Alan finds the gang playing it cool at Robert's dad's house, and Robert tells him they left the frat house because it wasn't fun partying with him while he argued with Mark.


Alan doesn't tell them he found Mark unconscious with a bloody head, and they burst out laughing after he leaves to return to the frat house. This was probably the point where they should have let him in on the joke.


At sunrise, he heads back to where the gang is and tells them Mark is dead, that he didn't know how it happened or why, but assumes he was responsible. Phyllis tells him he should call the police, but Robert stops him before he can, letting him in on their funny joke.


Alan confesses that he tried to conceal the crime by wrapping Mark in a blanket and burying him in the sand on the beach.


The gang rushes out to the beach to dig up Mark, believing there's a chance he's still alive.


Unfortunately, Alan can't remember where he buried him, as the incoming tide has washed away the area where he dug.


If Mark was lucky, he died from the injection, otherwise he was buried alive. How horrible! On the plus side, he gets to forget about finals.



Hitch Outro

Yes, poor Alan left more than footprints in the sands of time. If you think college students don't learn anything, you are sadly mistaken. These people certainly learned something that night. They've never done anything like that again.
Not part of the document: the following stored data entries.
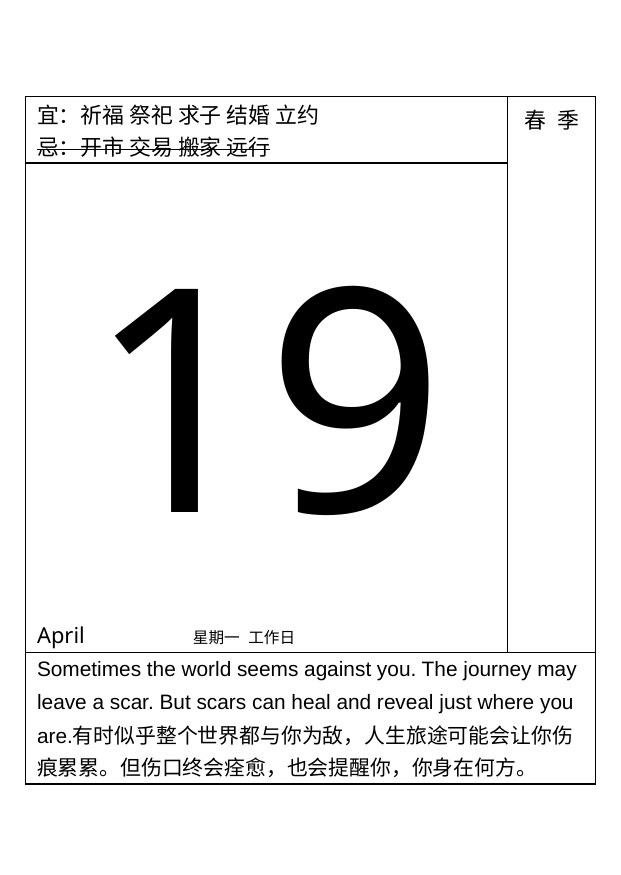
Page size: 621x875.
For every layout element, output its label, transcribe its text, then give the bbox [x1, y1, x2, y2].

table_cell 19 April 星期一 工作日 [26, 164, 507, 651]
table_header 宜：祈福 祭祀 求子 结婚 立约 忌：开市 交易 搬家 远行 [26, 97, 507, 162]
table_cell Sometimes the world seems against you. The journey may leave a scar. But scars can heal and reveal just where you are.有时似乎整个世界都与你为敌，人生旅途可能会让你伤痕累累。但伤口终会痊愈，也会提醒你，你身在何方。 [26, 653, 595, 783]
table_header 季春 三月初八 辛丑年 壬辰月 丁酉日 [508, 97, 595, 651]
They were assisted in their resolve by the police, for justice was meted out to the pranksters. I have more to say, but it can wait sixty seconds while our dear sponsor speaks to you on his favorite topic.
How he does go on. By the way, we would like it known that the foregoing story does not constitute a condemnation of fraternities or sororities or Greeks or universities or young people or the seashore or saltwater or sand. I yield to no man in my firm adherence to an uncompromising policy of offending no one. So, until next time, good night.


Thoughts

Sadly, Hitchcock was wrong. College students haven't learned anything, and the topic of this episode has remained relevant to this day. While Mark's burial was predictable, I think that may have been to show that these co-eds weren't able to anticipate the foreseeable disaster because they had their beer goggles on. Giving viewers the chance to hope that Mark might be saved makes the ending cruel and truly horrifying, which makes it an enjoyable episode.
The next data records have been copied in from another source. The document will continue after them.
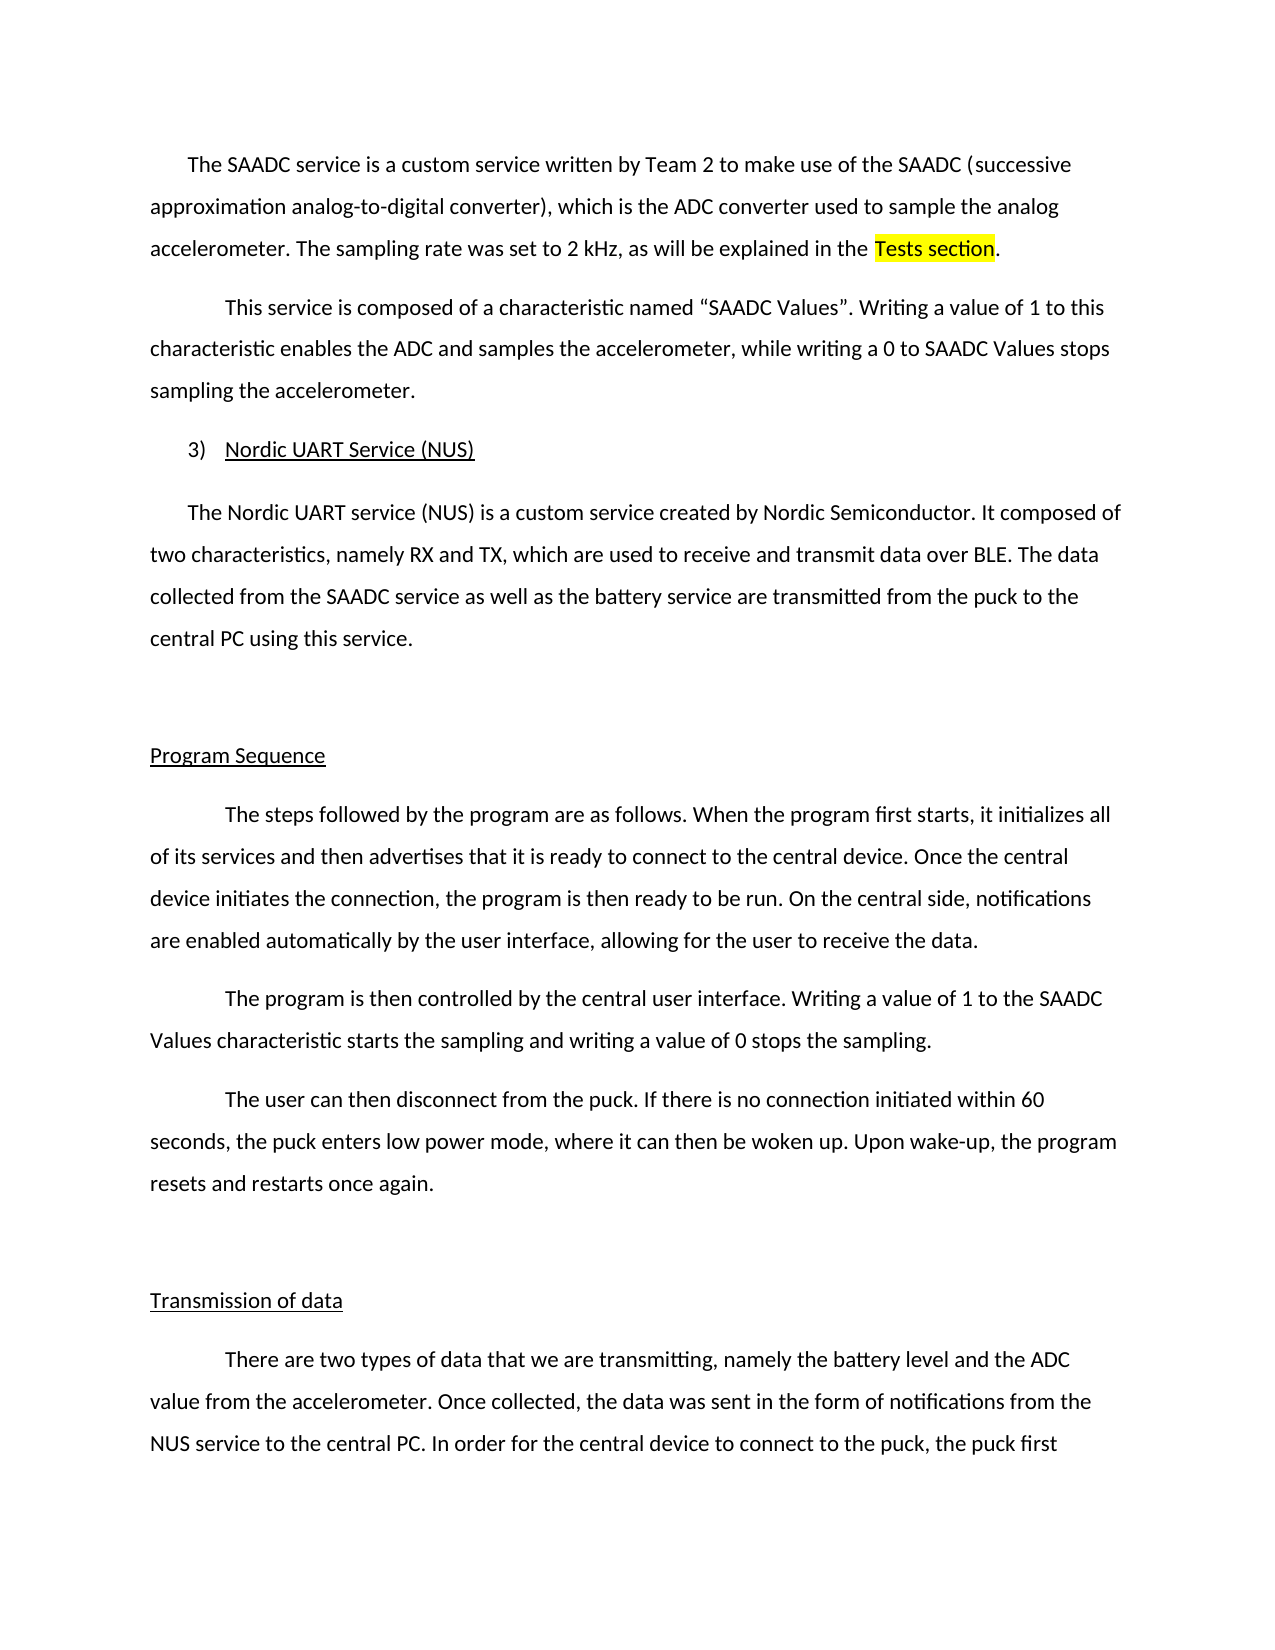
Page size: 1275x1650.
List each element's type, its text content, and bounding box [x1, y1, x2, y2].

text The program is then controlled by the central user interface. Writing a value of 1 to the SAADC Values characteristic starts the sampling and writing a value of 0 stops the sampling. [150, 984, 1125, 1054]
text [150, 1345, 1125, 1457]
text The steps followed by the program are as follows. When the program first starts, it initializes all of its services and then advertises that it is ready to connect to the central device. Once the central device initiates the connection, the program is then ready to be run. On the central side, notifications are enabled automatically by the user interface, allowing for the user to receive the data. [150, 800, 1125, 954]
text The user can then disconnect from the puck. If there is no connection initiated within 60 seconds, the puck enters low power mode, where it can then be woken up. Upon wake-up, the program resets and restarts once again. [150, 1085, 1125, 1197]
list Nordic UART Service (NUS) [187, 435, 1125, 463]
text The Nordic UART service (NUS) is a custom service created by Nordic Semiconductor. It composed of two characteristics, namely RX and TX, which are used to receive and transmit data over BLE. The data collected from the SAADC service as well as the battery service are transmitted from the puck to the central PC using this service. [150, 498, 1125, 652]
text Program Sequence [150, 741, 1125, 769]
text The SAADC service is a custom service written by Team 2 to make use of the SAADC (successive approximation analog-to-digital converter), which is the ADC converter used to sample the analog accelerometer. The sampling rate was set to 2 kHz, as will be explained in the Tests section. [150, 150, 1125, 262]
text This service is composed of a characteristic named “SAADC Values”. Writing a value of 1 to this characteristic enables the ADC and samples the accelerometer, while writing a 0 to SAADC Values stops sampling the accelerometer. [150, 293, 1125, 404]
text Transmission of data [150, 1286, 1125, 1314]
As far as the dismal presentation, it was watchable, and takes me back to the days when this was the norm for watching classic TV shows. We are all so spoiled nowadays. And like a spoiled child, I am stomping my feet and screaming for my AHP! AHP! Give me my AHP on DVD!

Joel Crothers plays well as the privileged, foolhardy prankster, just as he thrived as the villain, Nathan Forbes, on Dark Shadows. He's good when he's bad. Though I enjoy his portrayal of good, old reliable Joe Haskell, he doesn't really flourish in that role as he does with Forbes.

I learned that he started acting when he was a young kid, and appeared on more than a dozen TV series before landing a regular gig on Dark Shadows. He would go on to make regular appearances on The Edge of Night and Santa Barbara.

A fresh faced youth in 1959.

Crothers in "The Old Goat" episode from The Many Loves of Doby Gillis.

A short clip of an appearance on The Edge of Night.

1 comment:

Anonymous said...

Totally Shocking Ending!!! What A Way To Go!!! Buried Alive!!!